Positional Encoding
How a transformer knows what order the words came in — a patch for the architecture's blindness to sequence, and the thing that decides how far context can stretch.
When not to use it
- (You need something. The question is which, and how far to trust it.)*
- Learned absolute encodings, if you'll ever exceed the training length. They cannot extrapolate — there's no embedding for a position you never trained.
- Naive RoPE far past training length. Without interpolation or scaling, quality degrades in ways that don't announce themselves.
- ALiBi, if long-range attention is the point. The recency prior is a feature for most language and a bug for retrieval over long documents.
Reach for something else instead
- RoPE — the current default, and what almost everything uses.
- ALiBi — better native extrapolation, at the cost of a recency bias.
- YaRN / NTK-aware scaling — how existing models get longer context without retraining.
- No positional encoding — apparently viable in decoder-only models, because the causal mask leaks position.
Sources & further reading
- Vaswani et al. (2017), Attention Is All You Need — sinusoidal encodings; the original patch for order-blindness.
- Su et al. (2021), RoFormer: Enhanced Transformer with Rotary Position Embedding — RoPE, and why relative position falls out of a rotation.
- Press, Smith & Lewis (2021), Train Short, Test Long: Attention with Linear Biases Enables Input Length Extrapolation — ALiBi; extrapolation by having nothing to extrapolate.
Primary sources, listed so you can check the claims on this page rather than take them on trust.
Where people go wrong
- Assuming a long context window means good long-context performance.

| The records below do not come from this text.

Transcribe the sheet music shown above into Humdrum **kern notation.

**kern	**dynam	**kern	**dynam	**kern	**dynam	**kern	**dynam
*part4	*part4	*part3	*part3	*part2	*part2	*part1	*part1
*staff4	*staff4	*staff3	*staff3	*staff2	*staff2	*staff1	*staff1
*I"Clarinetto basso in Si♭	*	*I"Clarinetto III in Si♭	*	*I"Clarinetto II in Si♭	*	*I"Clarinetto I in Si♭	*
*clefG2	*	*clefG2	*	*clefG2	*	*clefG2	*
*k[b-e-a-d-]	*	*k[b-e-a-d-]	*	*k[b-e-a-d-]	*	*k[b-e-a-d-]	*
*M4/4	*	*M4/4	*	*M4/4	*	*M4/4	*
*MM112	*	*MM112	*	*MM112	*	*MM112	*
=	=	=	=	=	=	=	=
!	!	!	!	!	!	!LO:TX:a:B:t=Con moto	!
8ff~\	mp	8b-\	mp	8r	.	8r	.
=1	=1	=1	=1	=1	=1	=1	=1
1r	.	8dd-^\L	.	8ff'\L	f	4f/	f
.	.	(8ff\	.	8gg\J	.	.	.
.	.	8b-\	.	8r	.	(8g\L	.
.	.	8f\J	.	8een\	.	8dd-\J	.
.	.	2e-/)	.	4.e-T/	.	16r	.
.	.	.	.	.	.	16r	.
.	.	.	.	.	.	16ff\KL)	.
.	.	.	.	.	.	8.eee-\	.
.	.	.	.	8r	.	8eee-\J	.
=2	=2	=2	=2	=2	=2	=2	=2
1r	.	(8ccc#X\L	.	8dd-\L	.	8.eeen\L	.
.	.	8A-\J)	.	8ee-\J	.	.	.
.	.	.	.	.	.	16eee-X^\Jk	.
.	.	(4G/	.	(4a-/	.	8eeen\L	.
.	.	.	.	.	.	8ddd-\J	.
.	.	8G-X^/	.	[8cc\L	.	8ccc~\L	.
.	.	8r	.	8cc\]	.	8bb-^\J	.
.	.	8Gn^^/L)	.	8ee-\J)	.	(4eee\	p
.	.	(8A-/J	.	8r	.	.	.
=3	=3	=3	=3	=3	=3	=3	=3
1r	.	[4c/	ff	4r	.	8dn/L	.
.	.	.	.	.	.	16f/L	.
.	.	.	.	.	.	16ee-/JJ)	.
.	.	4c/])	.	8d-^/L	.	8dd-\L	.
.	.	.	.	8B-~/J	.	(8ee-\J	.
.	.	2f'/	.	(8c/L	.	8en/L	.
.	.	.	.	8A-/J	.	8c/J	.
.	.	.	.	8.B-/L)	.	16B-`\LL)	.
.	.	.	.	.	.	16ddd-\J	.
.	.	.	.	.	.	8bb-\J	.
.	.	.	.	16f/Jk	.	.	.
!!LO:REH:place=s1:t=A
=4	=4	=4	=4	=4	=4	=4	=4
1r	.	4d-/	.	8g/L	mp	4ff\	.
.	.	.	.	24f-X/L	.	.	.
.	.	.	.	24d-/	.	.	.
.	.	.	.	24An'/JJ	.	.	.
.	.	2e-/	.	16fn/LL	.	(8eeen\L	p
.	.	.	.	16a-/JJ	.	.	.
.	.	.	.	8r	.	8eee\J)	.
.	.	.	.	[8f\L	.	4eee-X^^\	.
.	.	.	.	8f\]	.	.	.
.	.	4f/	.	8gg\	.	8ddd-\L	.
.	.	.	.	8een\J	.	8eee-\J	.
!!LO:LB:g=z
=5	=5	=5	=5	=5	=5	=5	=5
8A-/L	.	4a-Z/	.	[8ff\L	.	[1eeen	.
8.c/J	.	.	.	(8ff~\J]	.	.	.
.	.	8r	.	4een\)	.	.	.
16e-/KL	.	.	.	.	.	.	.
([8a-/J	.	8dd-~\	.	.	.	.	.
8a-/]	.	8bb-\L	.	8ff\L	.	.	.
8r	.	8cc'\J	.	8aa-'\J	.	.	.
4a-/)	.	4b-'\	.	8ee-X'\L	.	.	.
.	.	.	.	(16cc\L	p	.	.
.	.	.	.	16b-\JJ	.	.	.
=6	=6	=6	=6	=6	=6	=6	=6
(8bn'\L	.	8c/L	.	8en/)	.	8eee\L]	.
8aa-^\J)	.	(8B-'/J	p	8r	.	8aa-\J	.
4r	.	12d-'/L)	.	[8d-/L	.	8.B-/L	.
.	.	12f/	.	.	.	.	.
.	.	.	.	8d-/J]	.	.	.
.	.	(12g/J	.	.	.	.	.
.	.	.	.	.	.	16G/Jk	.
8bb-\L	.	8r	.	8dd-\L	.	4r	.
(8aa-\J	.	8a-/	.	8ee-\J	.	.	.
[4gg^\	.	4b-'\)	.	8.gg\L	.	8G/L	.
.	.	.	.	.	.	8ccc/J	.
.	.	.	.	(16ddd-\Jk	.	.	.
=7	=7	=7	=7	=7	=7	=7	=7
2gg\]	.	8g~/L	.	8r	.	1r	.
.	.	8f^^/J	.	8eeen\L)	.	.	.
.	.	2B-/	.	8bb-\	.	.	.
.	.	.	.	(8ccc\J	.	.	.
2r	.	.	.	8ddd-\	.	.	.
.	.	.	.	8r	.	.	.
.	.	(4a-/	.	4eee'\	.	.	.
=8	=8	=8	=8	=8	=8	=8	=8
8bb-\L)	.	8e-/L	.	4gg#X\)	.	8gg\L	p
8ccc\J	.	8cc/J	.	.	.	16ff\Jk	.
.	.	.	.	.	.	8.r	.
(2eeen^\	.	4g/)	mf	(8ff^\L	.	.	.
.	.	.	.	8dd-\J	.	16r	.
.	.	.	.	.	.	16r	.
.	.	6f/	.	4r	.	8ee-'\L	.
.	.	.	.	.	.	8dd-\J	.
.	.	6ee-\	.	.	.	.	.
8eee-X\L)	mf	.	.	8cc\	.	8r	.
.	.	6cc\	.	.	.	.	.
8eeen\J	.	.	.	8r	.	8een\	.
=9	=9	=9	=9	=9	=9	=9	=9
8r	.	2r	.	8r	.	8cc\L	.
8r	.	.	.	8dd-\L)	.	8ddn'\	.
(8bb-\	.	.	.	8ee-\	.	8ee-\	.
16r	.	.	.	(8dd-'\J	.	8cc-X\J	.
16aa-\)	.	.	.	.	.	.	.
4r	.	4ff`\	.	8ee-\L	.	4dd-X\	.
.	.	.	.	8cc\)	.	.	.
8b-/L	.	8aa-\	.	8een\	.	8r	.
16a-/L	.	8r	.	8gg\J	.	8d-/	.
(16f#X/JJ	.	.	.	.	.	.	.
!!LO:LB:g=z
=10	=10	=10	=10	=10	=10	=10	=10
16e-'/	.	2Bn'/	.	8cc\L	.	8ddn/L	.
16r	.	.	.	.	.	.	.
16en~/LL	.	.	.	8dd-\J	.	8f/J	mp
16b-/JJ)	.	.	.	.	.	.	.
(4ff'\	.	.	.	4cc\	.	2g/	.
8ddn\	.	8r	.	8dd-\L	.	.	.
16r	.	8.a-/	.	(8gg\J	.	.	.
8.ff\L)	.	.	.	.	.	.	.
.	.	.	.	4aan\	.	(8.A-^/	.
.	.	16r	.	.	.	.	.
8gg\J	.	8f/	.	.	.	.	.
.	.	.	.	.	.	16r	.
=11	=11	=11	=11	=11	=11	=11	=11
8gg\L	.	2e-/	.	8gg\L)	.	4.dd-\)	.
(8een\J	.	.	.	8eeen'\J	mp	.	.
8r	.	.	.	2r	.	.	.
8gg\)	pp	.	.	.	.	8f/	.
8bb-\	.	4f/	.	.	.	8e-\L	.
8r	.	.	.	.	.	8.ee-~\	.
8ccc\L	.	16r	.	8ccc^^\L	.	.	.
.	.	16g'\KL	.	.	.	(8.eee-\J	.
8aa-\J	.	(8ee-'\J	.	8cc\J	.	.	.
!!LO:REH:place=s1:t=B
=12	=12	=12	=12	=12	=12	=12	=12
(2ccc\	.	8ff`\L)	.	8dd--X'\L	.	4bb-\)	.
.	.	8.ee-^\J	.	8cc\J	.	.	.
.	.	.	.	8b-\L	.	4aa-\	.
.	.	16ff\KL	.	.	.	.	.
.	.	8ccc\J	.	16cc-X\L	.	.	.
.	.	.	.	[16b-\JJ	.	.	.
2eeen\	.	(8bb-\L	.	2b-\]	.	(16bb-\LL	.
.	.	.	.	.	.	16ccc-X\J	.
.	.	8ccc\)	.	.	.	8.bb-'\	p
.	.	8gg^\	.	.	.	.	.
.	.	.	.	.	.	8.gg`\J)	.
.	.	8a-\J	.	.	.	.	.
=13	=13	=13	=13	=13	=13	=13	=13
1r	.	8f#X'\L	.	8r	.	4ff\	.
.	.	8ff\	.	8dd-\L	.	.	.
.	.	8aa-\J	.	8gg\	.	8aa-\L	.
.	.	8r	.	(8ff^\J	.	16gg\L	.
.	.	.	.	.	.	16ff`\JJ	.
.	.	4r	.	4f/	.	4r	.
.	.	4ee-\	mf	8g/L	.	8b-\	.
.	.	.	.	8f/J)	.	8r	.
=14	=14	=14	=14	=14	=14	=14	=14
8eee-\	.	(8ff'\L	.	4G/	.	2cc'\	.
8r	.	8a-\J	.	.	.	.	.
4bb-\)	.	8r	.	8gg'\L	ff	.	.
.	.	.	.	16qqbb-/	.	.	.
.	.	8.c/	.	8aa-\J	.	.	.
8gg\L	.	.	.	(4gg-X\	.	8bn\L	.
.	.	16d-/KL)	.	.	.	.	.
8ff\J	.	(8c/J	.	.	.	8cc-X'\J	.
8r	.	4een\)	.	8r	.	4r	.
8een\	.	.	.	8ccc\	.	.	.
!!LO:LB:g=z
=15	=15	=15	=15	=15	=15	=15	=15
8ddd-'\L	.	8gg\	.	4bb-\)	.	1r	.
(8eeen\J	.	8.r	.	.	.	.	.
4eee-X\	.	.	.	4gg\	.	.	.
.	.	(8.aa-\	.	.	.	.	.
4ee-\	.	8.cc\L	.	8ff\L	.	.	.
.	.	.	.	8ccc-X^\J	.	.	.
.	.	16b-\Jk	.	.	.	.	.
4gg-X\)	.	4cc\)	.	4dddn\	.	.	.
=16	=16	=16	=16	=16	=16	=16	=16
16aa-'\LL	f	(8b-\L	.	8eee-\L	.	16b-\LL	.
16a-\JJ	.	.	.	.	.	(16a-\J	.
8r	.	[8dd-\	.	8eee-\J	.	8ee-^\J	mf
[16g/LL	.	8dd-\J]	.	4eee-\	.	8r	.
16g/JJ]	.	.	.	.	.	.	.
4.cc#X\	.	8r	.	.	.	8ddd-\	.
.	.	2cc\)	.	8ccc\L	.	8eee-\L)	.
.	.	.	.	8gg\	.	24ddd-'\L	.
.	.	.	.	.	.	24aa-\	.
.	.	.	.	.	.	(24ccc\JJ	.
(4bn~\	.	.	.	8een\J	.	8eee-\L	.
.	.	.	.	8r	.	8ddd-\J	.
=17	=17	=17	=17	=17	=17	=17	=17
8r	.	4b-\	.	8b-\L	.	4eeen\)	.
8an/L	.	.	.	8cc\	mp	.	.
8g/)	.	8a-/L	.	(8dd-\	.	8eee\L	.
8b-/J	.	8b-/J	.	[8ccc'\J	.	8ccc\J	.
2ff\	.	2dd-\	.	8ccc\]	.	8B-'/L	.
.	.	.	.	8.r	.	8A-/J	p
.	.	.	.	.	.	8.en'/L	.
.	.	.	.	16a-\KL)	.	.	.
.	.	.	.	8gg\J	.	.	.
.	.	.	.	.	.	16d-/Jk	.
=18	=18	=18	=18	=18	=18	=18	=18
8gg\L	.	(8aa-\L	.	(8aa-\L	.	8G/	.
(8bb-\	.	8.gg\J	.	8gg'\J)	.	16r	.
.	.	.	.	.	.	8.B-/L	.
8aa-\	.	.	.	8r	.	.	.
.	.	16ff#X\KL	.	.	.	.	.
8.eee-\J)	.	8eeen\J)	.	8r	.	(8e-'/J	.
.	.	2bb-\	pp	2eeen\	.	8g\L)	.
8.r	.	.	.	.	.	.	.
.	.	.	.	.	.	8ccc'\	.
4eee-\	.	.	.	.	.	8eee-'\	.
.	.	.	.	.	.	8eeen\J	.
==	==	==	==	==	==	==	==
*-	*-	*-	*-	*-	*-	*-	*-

Usually it's interpolation plus a brief fine-tune, and attention may not reach the far end.
- Using learned absolute encodings then needing extrapolation. That door was closed at training time.
- Treating positional encoding as a solved implementation detail. It's the component that caps your context.
- Reading "128k context" as a capability claim rather than a spec. Test where attention actually degrades.